Exciting things are happening in the research section of WEAVE this year! WEAVE has recently ventured into research that supports the development of WEAVE’s programs and projects and on relevant issues related to the women and the children in the Thai-Burma border. The new and expanded Publication section of WEAVE is now called Research, Publication, and Documentation (RPD). RPD is currently conducting a pioneering research, sponsored by the Amy Mahan Research Fellowship, that looks into the roles of Internet/Internet centers and mobile phones in empowering women migrants and refugees politically, economically, socially, and culturally. The research focuses on
women from different community based organizations (CBOs) in Mae Sod that are WEAVE partners in the Income Generation Project (IGP) and on Karen women in Umphiem Mai and Mae La camps.
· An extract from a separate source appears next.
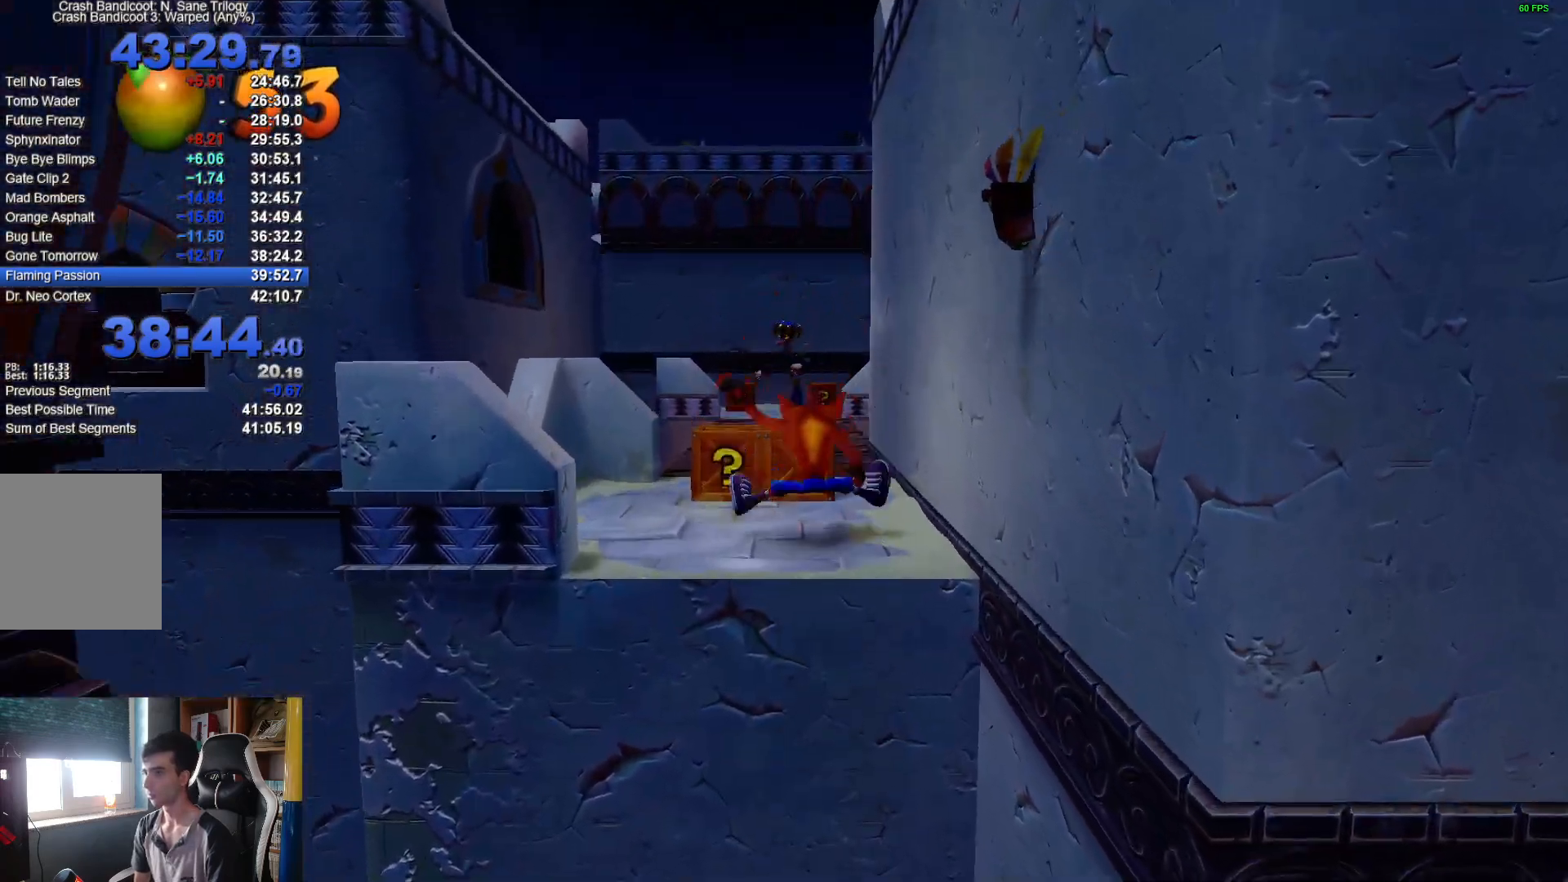
{"buttons": [], "left_stick": "up", "right_stick": "center", "events": [[267, "X", "down"], [417, "X", "up"]]}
The research team, composed of Nikos Dacanay, Malut Feranil, Mai Taqueban, and Ryan Silverio, is a group of young scholars who come from the fields of development work and various disciplinal backgrounds such as gender studies, anthropology, sociology, and human rights.
This July, the research team just finished conducting data gathering. After doing long interviews, FGDs, and participation observation, the research team made the preliminary analysis that the Internet and cellphones provide an expanded community beyond the perimeters of the refugee camps and Mae Sod town and the often hard social conditions that marginalized women face. For Burmese ethnic women, the Internet is the window to the outside world, a space where they feel they are free from expressing not only their political views but also their ethnic identities. For the Karen refugees, the cellphones become an appendage of their bodies. They use the cellphones to have multiple networks and to multi-task. They send, receive, store, and share information, utilize the cellphone’s applications (i.e. calculator, currency converter, alarm clock, games, etc.), and communicate with multiple individuals through various terrains of cellphone networks and across spatio-temporal contexts. The Internet and cellphones have extended the young ethnic Burmese women’s scope of social relationships. ICTs have made them knowledge transporters. In the practice of storing, retrieving, and sharing knowledge through ICTs, the women seem to have greater access and participation to political and social developments related to Burma and their ethnicity.
WEAVE knows that the information that will be obtained from this research will be important in lobbying for policy changes in the border that will allow for these women greater access to information communication technologies (ICTs). WEAVE believes that ICTs are enabling tools for empowerment.